WHAT THE EXERCISE ASKS> All of the records below are to be copied exactly.

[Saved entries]
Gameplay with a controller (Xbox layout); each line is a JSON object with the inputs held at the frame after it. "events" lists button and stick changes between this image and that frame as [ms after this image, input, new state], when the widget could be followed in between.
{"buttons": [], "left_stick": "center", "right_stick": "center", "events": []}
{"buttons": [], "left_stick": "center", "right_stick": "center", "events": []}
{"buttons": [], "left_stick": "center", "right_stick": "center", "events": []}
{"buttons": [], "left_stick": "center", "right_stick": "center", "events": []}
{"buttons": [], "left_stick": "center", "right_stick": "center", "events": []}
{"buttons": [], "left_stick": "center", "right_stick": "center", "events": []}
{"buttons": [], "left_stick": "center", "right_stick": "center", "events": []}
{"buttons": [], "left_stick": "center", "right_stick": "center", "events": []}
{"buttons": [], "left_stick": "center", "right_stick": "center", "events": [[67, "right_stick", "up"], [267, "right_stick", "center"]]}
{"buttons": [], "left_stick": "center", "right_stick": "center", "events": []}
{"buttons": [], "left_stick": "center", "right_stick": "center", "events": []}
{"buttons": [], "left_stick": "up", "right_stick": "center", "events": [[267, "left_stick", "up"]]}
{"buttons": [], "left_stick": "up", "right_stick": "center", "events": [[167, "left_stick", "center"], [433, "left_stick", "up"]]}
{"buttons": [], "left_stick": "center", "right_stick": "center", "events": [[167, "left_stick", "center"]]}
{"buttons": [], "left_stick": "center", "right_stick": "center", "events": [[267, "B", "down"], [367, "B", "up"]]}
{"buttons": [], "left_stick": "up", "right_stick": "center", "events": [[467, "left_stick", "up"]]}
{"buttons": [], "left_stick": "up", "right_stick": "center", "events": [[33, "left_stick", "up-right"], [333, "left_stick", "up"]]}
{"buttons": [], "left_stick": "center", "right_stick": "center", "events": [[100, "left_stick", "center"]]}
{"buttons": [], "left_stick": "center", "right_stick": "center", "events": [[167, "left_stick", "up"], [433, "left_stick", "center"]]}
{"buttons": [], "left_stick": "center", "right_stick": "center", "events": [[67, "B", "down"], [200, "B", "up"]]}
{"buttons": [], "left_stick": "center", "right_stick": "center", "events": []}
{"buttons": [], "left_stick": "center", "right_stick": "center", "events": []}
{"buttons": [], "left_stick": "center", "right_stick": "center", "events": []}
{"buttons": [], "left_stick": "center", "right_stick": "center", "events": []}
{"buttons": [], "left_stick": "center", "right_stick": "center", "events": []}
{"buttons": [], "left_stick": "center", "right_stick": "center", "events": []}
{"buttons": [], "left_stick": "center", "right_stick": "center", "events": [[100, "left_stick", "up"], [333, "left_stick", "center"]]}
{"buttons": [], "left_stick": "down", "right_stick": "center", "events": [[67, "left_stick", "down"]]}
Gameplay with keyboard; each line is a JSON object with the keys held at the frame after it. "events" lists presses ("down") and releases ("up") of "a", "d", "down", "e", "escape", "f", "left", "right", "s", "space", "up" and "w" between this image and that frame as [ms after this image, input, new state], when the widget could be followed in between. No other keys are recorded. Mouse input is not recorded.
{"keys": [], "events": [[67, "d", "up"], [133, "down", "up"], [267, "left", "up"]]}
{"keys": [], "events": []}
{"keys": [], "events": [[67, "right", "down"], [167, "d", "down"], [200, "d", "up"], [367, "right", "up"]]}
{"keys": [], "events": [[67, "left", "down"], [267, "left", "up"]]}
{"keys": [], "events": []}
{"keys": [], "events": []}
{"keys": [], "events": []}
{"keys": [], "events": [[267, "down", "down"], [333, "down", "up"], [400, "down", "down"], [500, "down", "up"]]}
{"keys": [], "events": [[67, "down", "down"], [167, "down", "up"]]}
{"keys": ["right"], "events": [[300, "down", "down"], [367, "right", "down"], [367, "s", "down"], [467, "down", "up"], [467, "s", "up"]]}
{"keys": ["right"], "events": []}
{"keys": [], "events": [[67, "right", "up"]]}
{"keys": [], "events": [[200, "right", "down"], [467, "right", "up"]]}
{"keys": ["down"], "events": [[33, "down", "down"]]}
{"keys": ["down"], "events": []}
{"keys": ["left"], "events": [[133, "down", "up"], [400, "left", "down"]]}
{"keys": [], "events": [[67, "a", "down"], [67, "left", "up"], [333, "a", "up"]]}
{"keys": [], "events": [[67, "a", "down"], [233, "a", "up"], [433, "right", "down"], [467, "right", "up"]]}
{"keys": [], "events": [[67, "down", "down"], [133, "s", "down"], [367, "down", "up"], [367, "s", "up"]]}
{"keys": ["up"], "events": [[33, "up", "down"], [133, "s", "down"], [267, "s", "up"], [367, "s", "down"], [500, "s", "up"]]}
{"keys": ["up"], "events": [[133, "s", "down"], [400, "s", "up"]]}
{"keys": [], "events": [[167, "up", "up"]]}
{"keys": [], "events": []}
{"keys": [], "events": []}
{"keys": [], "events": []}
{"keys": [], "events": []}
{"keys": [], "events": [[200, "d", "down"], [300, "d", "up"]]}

FINISHED EXERCISE>
Gameplay with a controller (Xbox layout); each line is a JSON object with the inputs held at the frame after it. "events" lists button and stick changes between this image and that frame as [ms after this image, input, new state], when the widget could be followed in between.
{"buttons": [], "left_stick": "center", "right_stick": "center", "events": []}
{"buttons": [], "left_stick": "center", "right_stick": "center", "events": []}
{"buttons": [], "left_stick": "center", "right_stick": "center", "events": []}
{"buttons": [], "left_stick": "center", "right_stick": "center", "events": []}
{"buttons": [], "left_stick": "center", "right_stick": "center", "events": []}
{"buttons": [], "left_stick": "center", "right_stick": "center", "events": []}
{"buttons": [], "left_stick": "center", "right_stick": "center", "events": []}
{"buttons": [], "left_stick": "center", "right_stick": "center", "events": []}
{"buttons": [], "left_stick": "center", "right_stick": "center", "events": [[67, "right_stick", "up"], [267, "right_stick", "center"]]}
{"buttons": [], "left_stick": "center", "right_stick": "center", "events": []}
{"buttons": [], "left_stick": "center", "right_stick": "center", "events": []}
{"buttons": [], "left_stick": "up", "right_stick": "center", "events": [[267, "left_stick", "up"]]}
{"buttons": [], "left_stick": "up", "right_stick": "center", "events": [[167, "left_stick", "center"], [433, "left_stick", "up"]]}
{"buttons": [], "left_stick": "center", "right_stick": "center", "events": [[167, "left_stick", "center"]]}
{"buttons": [], "left_stick": "center", "right_stick": "center", "events": [[267, "B", "down"], [367, "B", "up"]]}
{"buttons": [], "left_stick": "up", "right_stick": "center", "events": [[467, "left_stick", "up"]]}
{"buttons": [], "left_stick": "up", "right_stick": "center", "events": [[33, "left_stick", "up-right"], [333, "left_stick", "up"]]}
{"buttons": [], "left_stick": "center", "right_stick": "center", "events": [[100, "left_stick", "center"]]}
{"buttons": [], "left_stick": "center", "right_stick": "center", "events": [[167, "left_stick", "up"], [433, "left_stick", "center"]]}
{"buttons": [], "left_stick": "center", "right_stick": "center", "events": [[67, "B", "down"], [200, "B", "up"]]}
{"buttons": [], "left_stick": "center", "right_stick": "center", "events": []}
{"buttons": [], "left_stick": "center", "right_stick": "center", "events": []}
{"buttons": [], "left_stick": "center", "right_stick": "center", "events": []}
{"buttons": [], "left_stick": "center", "right_stick": "center", "events": []}
{"buttons": [], "left_stick": "center", "right_stick": "center", "events": []}
{"buttons": [], "left_stick": "center", "right_stick": "center", "events": []}
{"buttons": [], "left_stick": "center", "right_stick": "center", "events": [[100, "left_stick", "up"], [333, "left_stick", "center"]]}
{"buttons": [], "left_stick": "down", "right_stick": "center", "events": [[67, "left_stick", "down"]]}
Gameplay with keyboard; each line is a JSON object with the keys held at the frame after it. "events" lists presses ("down") and releases ("up") of "a", "d", "down", "e", "escape", "f", "left", "right", "s", "space", "up" and "w" between this image and that frame as [ms after this image, input, new state], when the widget could be followed in between. No other keys are recorded. Mouse input is not recorded.
{"keys": [], "events": [[67, "d", "up"], [133, "down", "up"], [267, "left", "up"]]}
{"keys": [], "events": []}
{"keys": [], "events": [[67, "right", "down"], [167, "d", "down"], [200, "d", "up"], [367, "right", "up"]]}
{"keys": [], "events": [[67, "left", "down"], [267, "left", "up"]]}
{"keys": [], "events": []}
{"keys": [], "events": []}
{"keys": [], "events": []}
{"keys": [], "events": [[267, "down", "down"], [333, "down", "up"], [400, "down", "down"], [500, "down", "up"]]}
{"keys": [], "events": [[67, "down", "down"], [167, "down", "up"]]}
{"keys": ["right"], "events": [[300, "down", "down"], [367, "right", "down"], [367, "s", "down"], [467, "down", "up"], [467, "s", "up"]]}
{"keys": ["right"], "events": []}
{"keys": [], "events": [[67, "right", "up"]]}
{"keys": [], "events": [[200, "right", "down"], [467, "right", "up"]]}
{"keys": ["down"], "events": [[33, "down", "down"]]}
{"keys": ["down"], "events": []}
{"keys": ["left"], "events": [[133, "down", "up"], [400, "left", "down"]]}
{"keys": [], "events": [[67, "a", "down"], [67, "left", "up"], [333, "a", "up"]]}
{"keys": [], "events": [[67, "a", "down"], [233, "a", "up"], [433, "right", "down"], [467, "right", "up"]]}
{"keys": [], "events": [[67, "down", "down"], [133, "s", "down"], [367, "down", "up"], [367, "s", "up"]]}
{"keys": ["up"], "events": [[33, "up", "down"], [133, "s", "down"], [267, "s", "up"], [367, "s", "down"], [500, "s", "up"]]}
{"keys": ["up"], "events": [[133, "s", "down"], [400, "s", "up"]]}
{"keys": [], "events": [[167, "up", "up"]]}
{"keys": [], "events": []}
{"keys": [], "events": []}
{"keys": [], "events": []}
{"keys": [], "events": []}
{"keys": [], "events": [[200, "d", "down"], [300, "d", "up"]]}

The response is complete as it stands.